An implementation experience:
[Eric and I discussed this on IRC yesterday]

This is not about the Unicode comments Eric is addressing.

The way it is now, with \u restricted to specific places in the grammar, it 
actually makes it harder to parse strictly and makes the automatically 
produced grammars less useful because some text rules also have to be applied. 
  The text rules aren't captured by the yacker produced grammars.

Take variables:  ?x\u0020y is an illegal variable.

The EBNF passes it because UCHAR is on the token rule NCCHAR1p and there is no 
parser restriction to be a legal char - it's the text in A.6. that says that.

So the query engine has to check the variable name after processing \u 
sequences, but that is after the parser has run and found a varibable.  It is 
a nuisance because it has been done by the parser if no \u were involved.

[[ARQ gets it wrong for variables and PREFIXes at the moment because I forget 
to check again -  full prefixed names and IRIs are OK because IRI checking is 
applied and it is caught there.]]

A simpler design is to move where \u processing occurs, to put it before the 
parser tokenizer, then all \u have been turned into their respective 
characters before the ENF grammar is applied.
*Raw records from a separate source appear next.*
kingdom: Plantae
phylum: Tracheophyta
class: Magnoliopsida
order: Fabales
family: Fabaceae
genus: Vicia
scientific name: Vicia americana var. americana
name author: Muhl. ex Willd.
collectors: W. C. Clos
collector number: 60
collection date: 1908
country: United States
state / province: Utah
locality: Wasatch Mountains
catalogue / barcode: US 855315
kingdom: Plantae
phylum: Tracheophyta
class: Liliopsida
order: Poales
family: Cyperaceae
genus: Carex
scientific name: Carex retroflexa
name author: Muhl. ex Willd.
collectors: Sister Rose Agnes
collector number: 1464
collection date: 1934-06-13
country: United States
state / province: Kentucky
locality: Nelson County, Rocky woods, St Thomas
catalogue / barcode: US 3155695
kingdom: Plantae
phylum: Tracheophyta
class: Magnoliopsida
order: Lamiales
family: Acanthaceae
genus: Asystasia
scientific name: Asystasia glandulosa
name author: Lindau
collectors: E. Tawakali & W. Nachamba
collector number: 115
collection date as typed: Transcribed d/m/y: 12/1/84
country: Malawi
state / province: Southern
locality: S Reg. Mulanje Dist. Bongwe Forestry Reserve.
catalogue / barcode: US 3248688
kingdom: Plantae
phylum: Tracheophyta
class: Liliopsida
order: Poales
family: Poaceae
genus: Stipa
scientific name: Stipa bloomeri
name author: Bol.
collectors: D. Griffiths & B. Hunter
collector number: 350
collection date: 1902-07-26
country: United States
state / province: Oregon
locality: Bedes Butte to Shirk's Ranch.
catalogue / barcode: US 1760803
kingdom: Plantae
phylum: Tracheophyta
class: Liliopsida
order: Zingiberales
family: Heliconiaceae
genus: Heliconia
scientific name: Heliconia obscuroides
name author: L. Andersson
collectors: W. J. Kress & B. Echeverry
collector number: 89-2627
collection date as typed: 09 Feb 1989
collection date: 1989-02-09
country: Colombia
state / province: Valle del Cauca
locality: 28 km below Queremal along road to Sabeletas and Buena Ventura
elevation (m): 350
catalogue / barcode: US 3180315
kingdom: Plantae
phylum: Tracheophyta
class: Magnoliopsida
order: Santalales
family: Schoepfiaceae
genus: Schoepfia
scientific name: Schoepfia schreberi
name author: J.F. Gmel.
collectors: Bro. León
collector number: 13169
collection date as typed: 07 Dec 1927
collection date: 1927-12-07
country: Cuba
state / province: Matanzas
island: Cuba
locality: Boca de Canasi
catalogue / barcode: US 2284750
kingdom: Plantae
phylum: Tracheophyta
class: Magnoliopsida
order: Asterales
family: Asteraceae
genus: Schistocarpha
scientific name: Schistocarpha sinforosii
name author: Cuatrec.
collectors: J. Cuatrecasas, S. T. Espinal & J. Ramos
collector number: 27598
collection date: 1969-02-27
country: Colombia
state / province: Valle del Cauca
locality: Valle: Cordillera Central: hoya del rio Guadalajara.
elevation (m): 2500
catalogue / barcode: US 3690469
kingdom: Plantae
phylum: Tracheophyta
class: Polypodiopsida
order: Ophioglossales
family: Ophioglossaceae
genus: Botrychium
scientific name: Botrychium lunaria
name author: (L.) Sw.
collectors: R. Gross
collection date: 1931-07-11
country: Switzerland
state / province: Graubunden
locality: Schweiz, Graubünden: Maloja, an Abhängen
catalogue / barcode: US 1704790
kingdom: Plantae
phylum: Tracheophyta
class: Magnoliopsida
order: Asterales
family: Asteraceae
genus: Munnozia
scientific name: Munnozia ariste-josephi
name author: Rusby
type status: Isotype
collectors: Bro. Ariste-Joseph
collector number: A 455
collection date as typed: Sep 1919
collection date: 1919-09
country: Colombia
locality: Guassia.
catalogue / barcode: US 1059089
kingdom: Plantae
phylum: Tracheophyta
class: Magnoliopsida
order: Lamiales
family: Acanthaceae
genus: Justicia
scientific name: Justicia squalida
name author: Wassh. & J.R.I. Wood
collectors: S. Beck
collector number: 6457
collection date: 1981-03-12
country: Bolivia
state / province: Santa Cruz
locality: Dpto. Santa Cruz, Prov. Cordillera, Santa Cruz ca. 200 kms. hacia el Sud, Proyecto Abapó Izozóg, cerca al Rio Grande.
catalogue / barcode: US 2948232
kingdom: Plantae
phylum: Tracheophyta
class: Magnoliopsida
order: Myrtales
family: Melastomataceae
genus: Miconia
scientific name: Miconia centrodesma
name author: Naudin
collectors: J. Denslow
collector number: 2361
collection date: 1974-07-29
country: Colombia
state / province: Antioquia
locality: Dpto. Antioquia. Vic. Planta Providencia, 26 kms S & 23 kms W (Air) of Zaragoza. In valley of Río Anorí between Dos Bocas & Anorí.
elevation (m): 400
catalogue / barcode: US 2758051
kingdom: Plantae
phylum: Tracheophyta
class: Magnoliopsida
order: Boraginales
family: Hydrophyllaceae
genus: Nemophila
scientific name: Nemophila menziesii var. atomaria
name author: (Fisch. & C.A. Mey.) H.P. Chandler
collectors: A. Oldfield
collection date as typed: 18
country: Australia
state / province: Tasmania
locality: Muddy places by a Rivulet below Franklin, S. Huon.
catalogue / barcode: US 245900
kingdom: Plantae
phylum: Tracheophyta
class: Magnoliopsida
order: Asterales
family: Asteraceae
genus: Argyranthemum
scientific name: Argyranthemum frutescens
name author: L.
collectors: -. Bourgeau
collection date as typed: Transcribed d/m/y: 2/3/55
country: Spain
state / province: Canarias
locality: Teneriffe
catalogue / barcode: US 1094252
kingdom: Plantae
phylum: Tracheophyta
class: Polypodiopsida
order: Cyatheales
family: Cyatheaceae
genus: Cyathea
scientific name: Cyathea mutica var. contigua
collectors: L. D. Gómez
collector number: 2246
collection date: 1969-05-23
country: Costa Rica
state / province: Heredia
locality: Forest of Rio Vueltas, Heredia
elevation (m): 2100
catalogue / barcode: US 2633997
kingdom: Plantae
The sequence of processing is then like:
   bytes => chars
   chars => chars expanding \u and \U
   chars => parser

and the parser rule for variable only generates legal variables, and error 
messages are likely made easier and more consistent.  I think it is more like 
other systems already do it.

This makes \u escapes legal everywhere but it is processed before the grammar 
sees them.

((
\u is legal everywhere in Java, by the way) including comments. You can't 
write in Java "// This is a \u in a comment"
))

The changes would be:

+ Remove \u text from A.5 - leave the text about \n etc.
+ Remove A.6
+ Have a new section (ideally with the Unicode text) saying \u is applied 
before the EBNF is used.
+ Remove UCHAR and HEX from the grammar.

In favour of this change:

+ All legal queries are still legal.
+ All the work of checking a character is legal at a given point in the query 
is done by the parser.
+ The grammars generated by yacker do not require the extra checking for legal 
variables and prefixed names.

so it meets the "automatically generated" comment better.

Against:

- It's a change.

It would make some illegal queries (\u in places currently not allowed) become 
legal.

I view this as something as based on implementation experience and makes all 
the grammars we have produced more useful to implementers.